What factors contributed to the mixed closing prices for soybean futures on Monday, June 22, 2026?
Soybean futures closed mixed on Monday, June 22, 2026, because several forces pulled prices in different directions. Here are the main contributors, as reported that day:
- Mixed moves in soy products — Soymeal futures were down $1.50 to 10 cents higher, while Soy Oil futures popped 67 to 146 points. Because the value of soybeans comes partly from meal and partly from oil, this tug‑of‑war added to the mixed tone. [9]
- Solid exports offsetting a bearish jolt — Soybean futures held mostly steady as strong export volumes matched USDA estimates, which cancelled out a 16% jump in an unspecified (likely bearish) number. That kept prices from breaking one way or the other. [10]
- Contradictory crop‑weather news —
- Some states reported very poor soybean conditions as of June 14. [5]
- Nationally, 93% of the crop had emerged by June 22 and was doing well, with adequate moisture in places like Wisconsin. [2] [6]
- The June 22 Closing Market Report highlighted a sharp contrast in global weather patterns that was affecting crop conditions. [3]
These mixed supply signals left traders uncertain and prevented a clear direction.
- Neutral USDA reports —
- The June WASDE kept U.S. soybean supply, use, and price forecasts unchanged. [4]

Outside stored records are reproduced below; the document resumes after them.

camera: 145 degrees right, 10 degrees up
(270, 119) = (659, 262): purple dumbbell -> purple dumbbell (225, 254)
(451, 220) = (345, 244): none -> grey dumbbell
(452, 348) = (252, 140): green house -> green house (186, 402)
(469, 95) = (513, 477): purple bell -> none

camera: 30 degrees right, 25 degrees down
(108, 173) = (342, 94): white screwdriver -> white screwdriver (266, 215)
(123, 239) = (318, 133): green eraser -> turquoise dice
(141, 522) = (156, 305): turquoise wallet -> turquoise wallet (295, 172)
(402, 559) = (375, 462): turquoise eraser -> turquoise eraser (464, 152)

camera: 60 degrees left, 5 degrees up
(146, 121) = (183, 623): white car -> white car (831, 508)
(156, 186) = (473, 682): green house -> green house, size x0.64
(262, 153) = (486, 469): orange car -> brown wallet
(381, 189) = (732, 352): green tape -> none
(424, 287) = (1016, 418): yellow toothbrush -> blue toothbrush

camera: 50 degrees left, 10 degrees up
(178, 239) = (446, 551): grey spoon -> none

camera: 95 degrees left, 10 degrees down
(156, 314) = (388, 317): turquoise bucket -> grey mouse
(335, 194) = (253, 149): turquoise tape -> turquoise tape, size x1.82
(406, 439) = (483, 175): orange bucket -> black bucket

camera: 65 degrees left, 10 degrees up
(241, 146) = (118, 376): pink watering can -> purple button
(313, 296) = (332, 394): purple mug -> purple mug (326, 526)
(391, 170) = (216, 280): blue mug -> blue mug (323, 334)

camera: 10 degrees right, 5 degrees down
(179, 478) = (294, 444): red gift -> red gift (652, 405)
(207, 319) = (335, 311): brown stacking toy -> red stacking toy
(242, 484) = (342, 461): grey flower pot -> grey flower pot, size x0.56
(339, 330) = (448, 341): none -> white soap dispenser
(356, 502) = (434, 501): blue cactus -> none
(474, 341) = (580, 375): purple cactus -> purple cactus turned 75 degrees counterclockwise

- The USDA’s June Crop Production report estimated a large 4.435‑billion‑bushel crop at a trend yield of 53 bushels per acre, which matched what grain traders were already expecting. [7]
With no bullish or bearish surprises from the government’s numbers, the market lacked a strong push either way.
Together, conflicting product markets, export‑demand support, a mix of good and bad weather signals, and a neutral fundamental outlook made soybean futures sit mostly sideways and finish with mixed closes.